(Stored records)
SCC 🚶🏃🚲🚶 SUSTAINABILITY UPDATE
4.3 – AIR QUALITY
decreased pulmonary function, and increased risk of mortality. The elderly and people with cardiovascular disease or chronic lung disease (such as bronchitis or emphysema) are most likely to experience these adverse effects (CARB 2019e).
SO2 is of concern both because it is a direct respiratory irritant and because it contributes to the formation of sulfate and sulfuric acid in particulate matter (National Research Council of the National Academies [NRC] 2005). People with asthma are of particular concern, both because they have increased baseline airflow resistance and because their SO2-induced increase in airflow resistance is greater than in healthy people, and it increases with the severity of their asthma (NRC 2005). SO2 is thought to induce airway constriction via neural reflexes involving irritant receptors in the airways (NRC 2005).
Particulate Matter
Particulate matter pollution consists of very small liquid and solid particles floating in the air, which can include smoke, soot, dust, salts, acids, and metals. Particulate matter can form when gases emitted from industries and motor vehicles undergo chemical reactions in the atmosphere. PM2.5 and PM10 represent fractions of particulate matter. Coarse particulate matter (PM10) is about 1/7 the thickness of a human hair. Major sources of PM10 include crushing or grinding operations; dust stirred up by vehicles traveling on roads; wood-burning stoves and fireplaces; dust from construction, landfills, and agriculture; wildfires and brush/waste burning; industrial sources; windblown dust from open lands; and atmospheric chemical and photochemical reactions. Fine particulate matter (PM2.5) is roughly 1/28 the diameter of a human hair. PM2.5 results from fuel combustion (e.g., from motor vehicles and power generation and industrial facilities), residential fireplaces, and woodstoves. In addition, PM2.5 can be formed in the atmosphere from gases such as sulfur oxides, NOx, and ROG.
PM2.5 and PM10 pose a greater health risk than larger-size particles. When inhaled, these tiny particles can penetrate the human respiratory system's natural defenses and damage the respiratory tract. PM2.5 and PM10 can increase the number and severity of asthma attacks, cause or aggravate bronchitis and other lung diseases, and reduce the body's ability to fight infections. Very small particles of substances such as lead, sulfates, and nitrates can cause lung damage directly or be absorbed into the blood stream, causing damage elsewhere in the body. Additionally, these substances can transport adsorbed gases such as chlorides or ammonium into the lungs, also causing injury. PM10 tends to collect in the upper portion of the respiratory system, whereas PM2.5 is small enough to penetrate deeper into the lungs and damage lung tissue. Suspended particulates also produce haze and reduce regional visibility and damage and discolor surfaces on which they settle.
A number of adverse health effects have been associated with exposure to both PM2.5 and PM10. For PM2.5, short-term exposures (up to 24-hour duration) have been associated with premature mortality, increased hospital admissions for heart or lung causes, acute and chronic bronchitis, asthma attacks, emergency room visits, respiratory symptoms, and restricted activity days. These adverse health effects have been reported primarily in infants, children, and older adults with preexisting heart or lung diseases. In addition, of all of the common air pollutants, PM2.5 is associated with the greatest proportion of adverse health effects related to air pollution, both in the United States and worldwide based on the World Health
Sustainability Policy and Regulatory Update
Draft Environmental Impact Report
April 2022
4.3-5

• Exercise brief: Above are the records; copy all of them exactly.

• Exercise answer:
SCC 🚶🏃🚲🚶 SUSTAINABILITY UPDATE
4.3 – AIR QUALITY
decreased pulmonary function, and increased risk of mortality. The elderly and people with cardiovascular disease or chronic lung disease (such as bronchitis or emphysema) are most likely to experience these adverse effects (CARB 2019e).
SO2 is of concern both because it is a direct respiratory irritant and because it contributes to the formation of sulfate and sulfuric acid in particulate matter (National Research Council of the National Academies [NRC] 2005). People with asthma are of particular concern, both because they have increased baseline airflow resistance and because their SO2-induced increase in airflow resistance is greater than in healthy people, and it increases with the severity of their asthma (NRC 2005). SO2 is thought to induce airway constriction via neural reflexes involving irritant receptors in the airways (NRC 2005).
Particulate Matter
Particulate matter pollution consists of very small liquid and solid particles floating in the air, which can include smoke, soot, dust, salts, acids, and metals. Particulate matter can form when gases emitted from industries and motor vehicles undergo chemical reactions in the atmosphere. PM2.5 and PM10 represent fractions of particulate matter. Coarse particulate matter (PM10) is about 1/7 the thickness of a human hair. Major sources of PM10 include crushing or grinding operations; dust stirred up by vehicles traveling on roads; wood-burning stoves and fireplaces; dust from construction, landfills, and agriculture; wildfires and brush/waste burning; industrial sources; windblown dust from open lands; and atmospheric chemical and photochemical reactions. Fine particulate matter (PM2.5) is roughly 1/28 the diameter of a human hair. PM2.5 results from fuel combustion (e.g., from motor vehicles and power generation and industrial facilities), residential fireplaces, and woodstoves. In addition, PM2.5 can be formed in the atmosphere from gases such as sulfur oxides, NOx, and ROG.
PM2.5 and PM10 pose a greater health risk than larger-size particles. When inhaled, these tiny particles can penetrate the human respiratory system's natural defenses and damage the respiratory tract. PM2.5 and PM10 can increase the number and severity of asthma attacks, cause or aggravate bronchitis and other lung diseases, and reduce the body's ability to fight infections. Very small particles of substances such as lead, sulfates, and nitrates can cause lung damage directly or be absorbed into the blood stream, causing damage elsewhere in the body. Additionally, these substances can transport adsorbed gases such as chlorides or ammonium into the lungs, also causing injury. PM10 tends to collect in the upper portion of the respiratory system, whereas PM2.5 is small enough to penetrate deeper into the lungs and damage lung tissue. Suspended particulates also produce haze and reduce regional visibility and damage and discolor surfaces on which they settle.
A number of adverse health effects have been associated with exposure to both PM2.5 and PM10. For PM2.5, short-term exposures (up to 24-hour duration) have been associated with premature mortality, increased hospital admissions for heart or lung causes, acute and chronic bronchitis, asthma attacks, emergency room visits, respiratory symptoms, and restricted activity days. These adverse health effects have been reported primarily in infants, children, and older adults with preexisting heart or lung diseases. In addition, of all of the common air pollutants, PM2.5 is associated with the greatest proportion of adverse health effects related to air pollution, both in the United States and worldwide based on the World Health
Sustainability Policy and Regulatory Update
Draft Environmental Impact Report
April 2022
4.3-5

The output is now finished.